> THE INPUT:
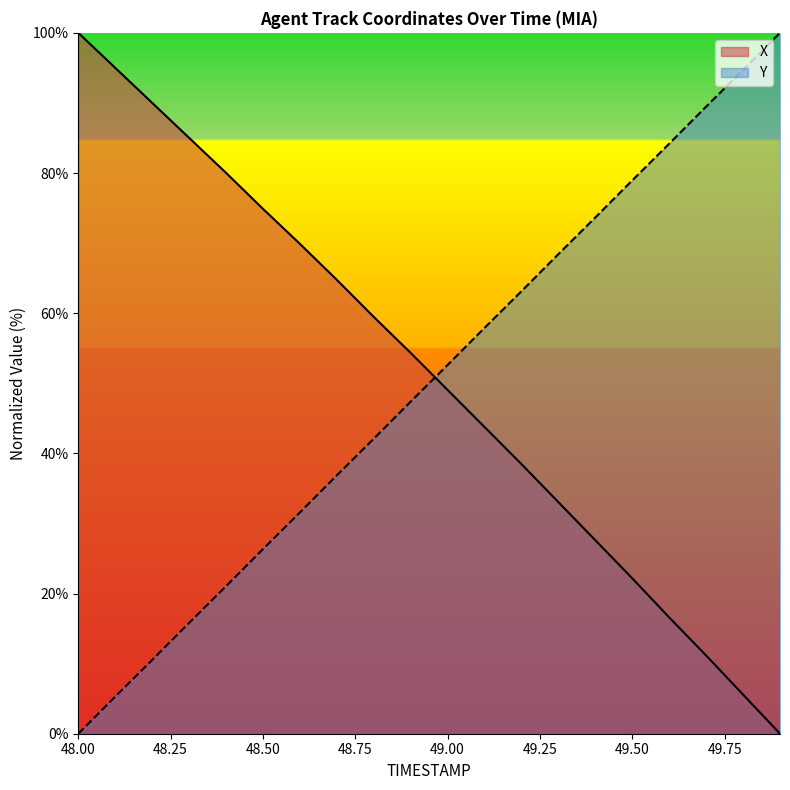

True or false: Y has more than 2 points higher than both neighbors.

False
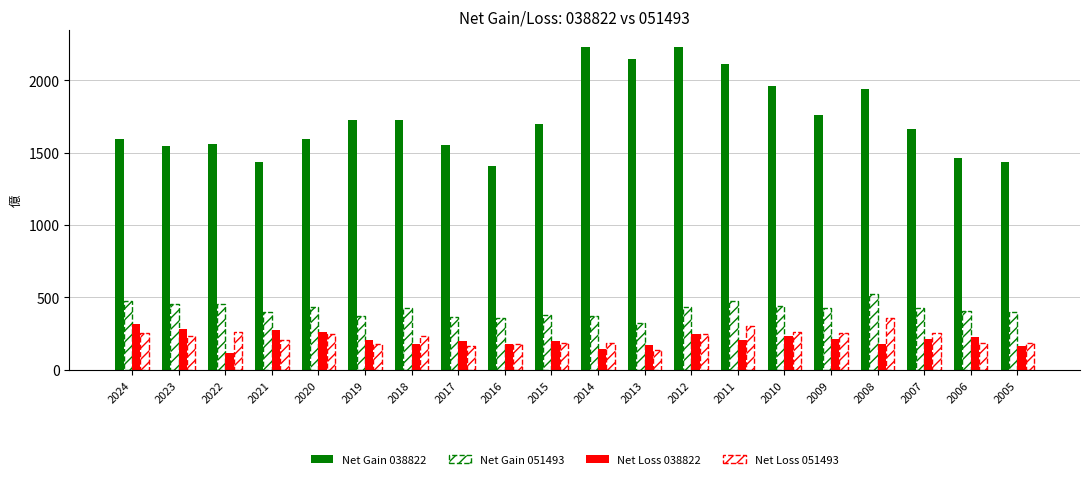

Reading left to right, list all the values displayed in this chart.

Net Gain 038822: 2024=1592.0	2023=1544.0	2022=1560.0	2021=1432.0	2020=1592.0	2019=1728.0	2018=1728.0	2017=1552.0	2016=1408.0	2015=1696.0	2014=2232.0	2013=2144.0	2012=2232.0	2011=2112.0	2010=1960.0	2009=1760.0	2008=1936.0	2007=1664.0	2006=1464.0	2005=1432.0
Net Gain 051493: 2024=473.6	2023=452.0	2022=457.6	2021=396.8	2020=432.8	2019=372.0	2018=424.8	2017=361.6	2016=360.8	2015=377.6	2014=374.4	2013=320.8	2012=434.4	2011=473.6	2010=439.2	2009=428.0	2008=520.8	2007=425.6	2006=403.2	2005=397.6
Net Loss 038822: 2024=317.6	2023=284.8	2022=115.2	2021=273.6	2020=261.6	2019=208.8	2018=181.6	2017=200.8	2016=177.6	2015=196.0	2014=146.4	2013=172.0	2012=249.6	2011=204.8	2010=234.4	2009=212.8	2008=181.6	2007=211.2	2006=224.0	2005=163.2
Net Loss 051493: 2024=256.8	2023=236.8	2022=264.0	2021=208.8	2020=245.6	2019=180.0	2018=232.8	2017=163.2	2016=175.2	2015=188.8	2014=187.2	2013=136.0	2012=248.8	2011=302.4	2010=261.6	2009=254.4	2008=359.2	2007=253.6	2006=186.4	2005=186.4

> ACTION ITEM: Update the material above by replacing "chart" with "graph", keeping everything else the same. Leave the pictures out of your answer.

> YOUR RESPONSE:
True or false: Y has more than 2 points higher than both neighbors.

False

Reading left to right, list all the values displayed in this graph.

Net Gain 038822: 2024=1592.0	2023=1544.0	2022=1560.0	2021=1432.0	2020=1592.0	2019=1728.0	2018=1728.0	2017=1552.0	2016=1408.0	2015=1696.0	2014=2232.0	2013=2144.0	2012=2232.0	2011=2112.0	2010=1960.0	2009=1760.0	2008=1936.0	2007=1664.0	2006=1464.0	2005=1432.0
Net Gain 051493: 2024=473.6	2023=452.0	2022=457.6	2021=396.8	2020=432.8	2019=372.0	2018=424.8	2017=361.6	2016=360.8	2015=377.6	2014=374.4	2013=320.8	2012=434.4	2011=473.6	2010=439.2	2009=428.0	2008=520.8	2007=425.6	2006=403.2	2005=397.6
Net Loss 038822: 2024=317.6	2023=284.8	2022=115.2	2021=273.6	2020=261.6	2019=208.8	2018=181.6	2017=200.8	2016=177.6	2015=196.0	2014=146.4	2013=172.0	2012=249.6	2011=204.8	2010=234.4	2009=212.8	2008=181.6	2007=211.2	2006=224.0	2005=163.2
Net Loss 051493: 2024=256.8	2023=236.8	2022=264.0	2021=208.8	2020=245.6	2019=180.0	2018=232.8	2017=163.2	2016=175.2	2015=188.8	2014=187.2	2013=136.0	2012=248.8	2011=302.4	2010=261.6	2009=254.4	2008=359.2	2007=253.6	2006=186.4	2005=186.4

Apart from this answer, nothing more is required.